Document images with source code:
Segment Open

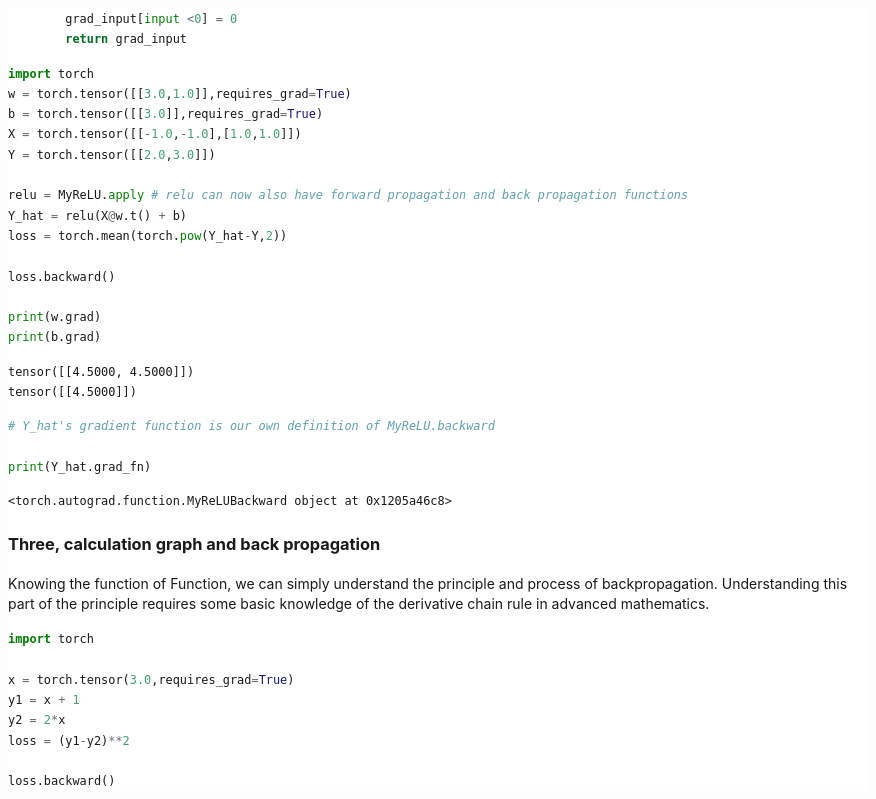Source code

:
 ```python
        grad_input[input <0] = 0
        return grad_input
```

```python
import torch
w = torch.tensor([[3.0,1.0]],requires_grad=True)
b = torch.tensor([[3.0]],requires_grad=True)
X = torch.tensor([[-1.0,-1.0],[1.0,1.0]])
Y = torch.tensor([[2.0,3.0]])

relu = MyReLU.apply # relu can now also have forward propagation and back propagation functions
Y_hat = relu(X@w.t() + b)
loss = torch.mean(torch.pow(Y_hat-Y,2))

loss.backward()

print(w.grad)
print(b.grad)
```

```
tensor([[4.5000, 4.5000]])
tensor([[4.5000]])
```

```python
# Y_hat's gradient function is our own definition of MyReLU.backward

print(Y_hat.grad_fn)
```

```
<torch.autograd.function.MyReLUBackward object at 0x1205a46c8>
```

```python

```

### Three, calculation graph and back propagation


Knowing the function of Function, we can simply understand the principle and process of backpropagation. Understanding this part of the principle requires some basic knowledge of the derivative chain rule in advanced mathematics.


```python
import torch

x = torch.tensor(3.0,requires_grad=True)
y1 = x + 1
y2 = 2*x
loss = (y1-y2)**2

loss.backward()
```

Segment Closed

[Work item]
List every line above that contains the word "loss".

[Solution to the problem]
loss = torch.mean(torch.pow(Y_hat-Y,2))
loss.backward()
loss = (y1-y2)**2
loss.backward()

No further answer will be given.